We’ve also read about the fallacy of the serotonin theory and about all the scientific corruption in the interest of making loads of profits for the pharmaceutical companies.
In short, while these pills anesthetize our brains in some way they are not in fact doing what the marketing says they are doing, and if takes impotence, weight gain, nose bleeds and all other manner of “side effects” in order to allegedly make our defective brains “right,” we’d just as well risk smoking a little pot or drinking a beer to feel better, even though we know where it will lead. At least it’s honest. Anyway, a pill can’t satisfy the soul.
So, we’re back to the soul, a subject usually equated with religion, or spirituality, or what have you. And we’re back again to AA, the only program out there that in any way addresses this element, yet does so for most people in a negative way (I won’t get into the statistics again here…they’ve been cited ad nauseum and suffice to say AA “works” for an incredibly small percentage of people who ever come into contact with it.
It’s unappealing to the vast majority, and AAers can repeat “It works if you work it” until the cows come home, that won’t change the reality. In fact, they have been repeating this, and continue to do so. With the same ugly results.
I’m actually always amazed at the AA folks who are on boards vehemently defending AA. I understand if, say, a person or a nation is attacked, it has to defend itself. But this is not an analogous situation. While people’s negative experiences with AA often boil over to hostility and attack, very few people have ever said they want to abolish AA. I’m one who thinks, based on my personal experience, that AA not only is not effective for many if not most people, but is actually actively harmful for many people. Yet despite that, I’m not campaigning for its abolition. I’d simply like to see it offered as a choice among many, with a disclaimer as to its potential harmfulness.
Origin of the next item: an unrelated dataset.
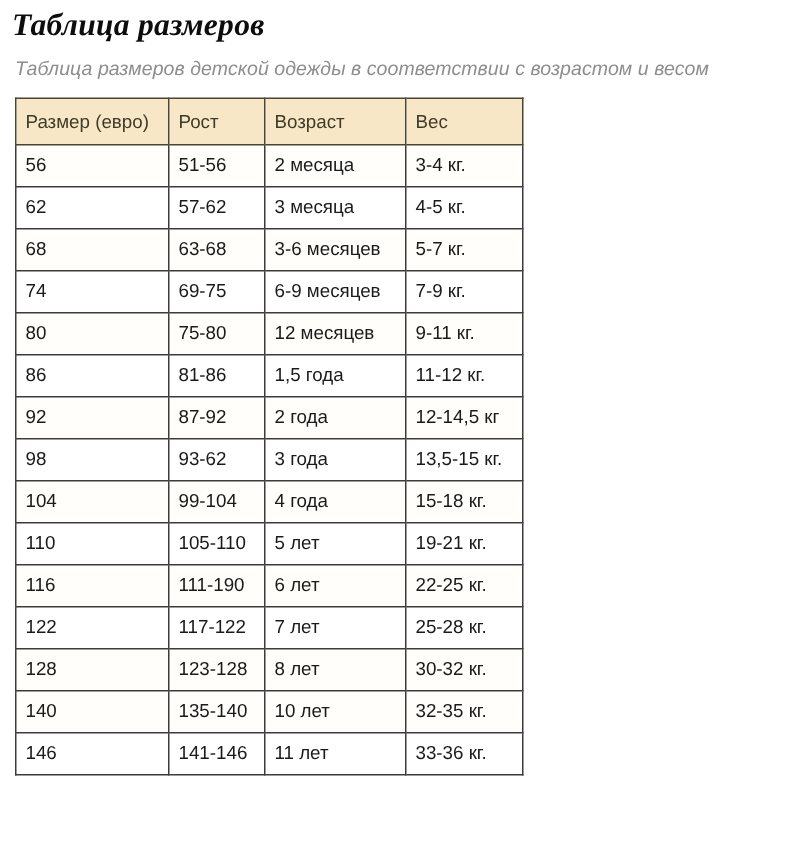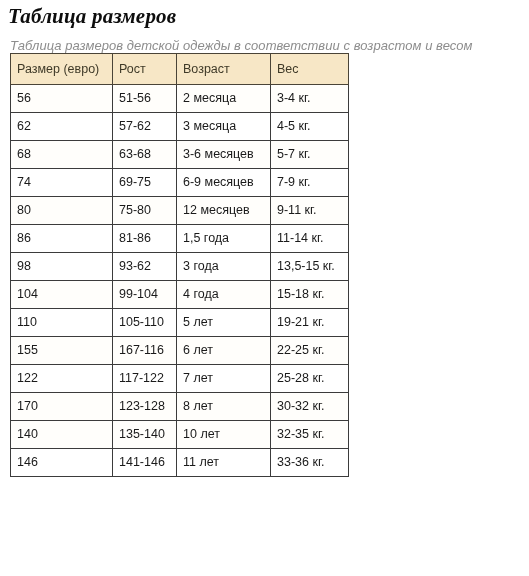"Размер (евро)" .table-wrap { top: 53px -> 65px }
Many AAers like the analogy of going to a meeting as “taking one’s medicine.” That’s never been a very workable analogy for me, but as long as it’s being used, may as well give the same warnings that come with medicines. And while I’m at it, if one goes to a doctor and is given a medicine and it doesn’t work, the doctor doesn’t proceed to say, “It worked for Johnny, it must work for you. It works if you keep taking it.”
Actually, these days, who knows what a doctor might say, the profession is so utterly corrupted, and I have heard more and more doctors simply don’t believe their patients’ firsthand experience. Tarred as “anecdotal” and thus not inherently reliable by the techno-scientific overlords, personal experience is a thing of the past. But, assuming our patient visited an old school doctor, said doctor would not continue to prescribe the same medication that the patient reported as not working. He would work with his patient. He may even exhibit a modicum of what used to be known as good bedside manner. Hell, he may even be kind and caring.
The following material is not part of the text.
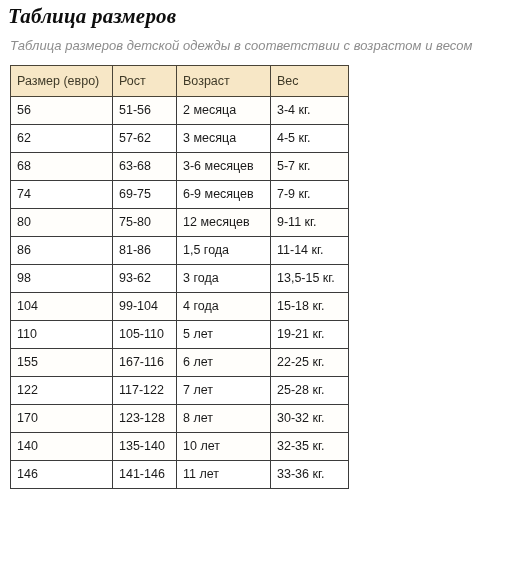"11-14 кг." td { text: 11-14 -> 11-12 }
But I digress. (I really, really digressed).
There is something to the soul, and confession may well be good for it, but not in the way it’s typically manifested through AA. Cognitive-based therapies are completely lacking in addressing this area. So what is to be done? It seems a “middle ground” is needed. Or something entirely different. Or I’m crazy. Or the rest of the world is. Probably a little of both. Mostly the latter.”